*** Supplied text ***

# 2015 Colorado Wooden Boat Float



## class 3 felon (May 14, 2008)

*Colorado Wooden Boat Float 8/22/2015*

We have changed the date of the Colorado Wooden Boat Float to August 22nd. We will launch from Rancho Del Rio at 11:00 am, and float 8 miles to Two Bridges. Riverside lunch and beers along the way. 

303-816-9175


----------



## dafewillis (Jun 21, 2014)

This is rad. Didn't know this existed, glad you all are doing this. 

Sent from my Z970 using Mountain Buzz mobile app


----------



## class 3 felon (May 14, 2008)

dafewillis said:


> This is rad. Didn't know this existed, glad you all are doing this.
> 
> Sent from my Z970 using Mountain Buzz mobile app



Santa Claus = Imaginary
Easter Bunny = Make Believe
Lock Ness Monster = Fake
Sasquatch = ?
Colorado Wooden Boat Float = REAL DEAL

Not a very big gathering of wooden boats, but a good time for sure. 5th Annual Colorado Wooden Boat Float, August 22nd, 11:00 am Rancho Del Rio.

https://www.facebook.com/pages/Colorado-Wooden-Boat-Float/119122571591941?fref=nf


----------



## class 3 felon (May 14, 2008)

*Colorado Wooden Boat Float*

This Saturday 11:00 am @ Rancho Del Rio floating to Two Bridges. Bring your wooden dory float and fish your way down the river. Sure to be a few drift boats to join in on this years float. Meet at the put-in/beach next to the river. Current flow 1230 cfs. See you there, Mark


----------



## soggy_tortillas (Jul 22, 2014)

*** End of Supplied text ***
*** Given data ***

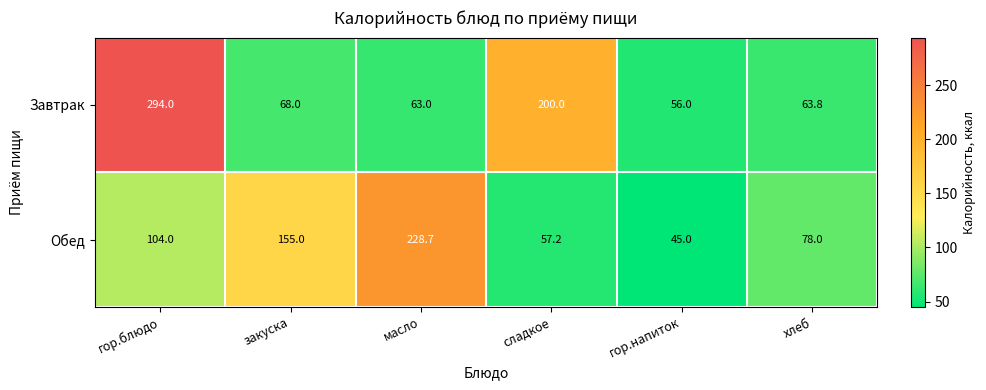

What is the difference between the highest and lowest values at масло?

165.7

*** End of Given data ***

Task item
Write the next part of the forum thread about the Colorado Wooden Boat Float, picking up from its last line. The lines above are separate material and have nothing to do with the wooden boat float thread.

Exercise result
It is best practice and common knowledge amongst boaters to keep rubbers away from woodies. 

Sorry... couldn't help myself....


----------



## class 3 felon (May 14, 2008)

*Wooden Boat Float*

2 days till CO WBF, 1200 cfs, 80 degree forecast. Hopefully the trout are eating hoppers. 

BYOB: bring your own: Boat,Beer, Burgers and Brats for the grill

Mark (303) 816-9175


----------



## class 3 felon (May 14, 2008)

Thanks to all that attended the 2015 Colorado Wooden Boat Float. Great time, good people. Good to make some new friends in wooden dories and see some old ones. Thanks to our friends in rubber and fiberglass who joined the wooden crew again this year. Maybe see more new faces next year. 2016 CO WBF coming soon......


----------



## Schutzie (Feb 5, 2013)

class 3 felon said:


> _*Santa Claus = Imaginary*_
> Easter Bunny = Make Believe
> Lock Ness Monster = Fake
> Sasquatch = ?
> ...


Wait .................... WHAT??!??!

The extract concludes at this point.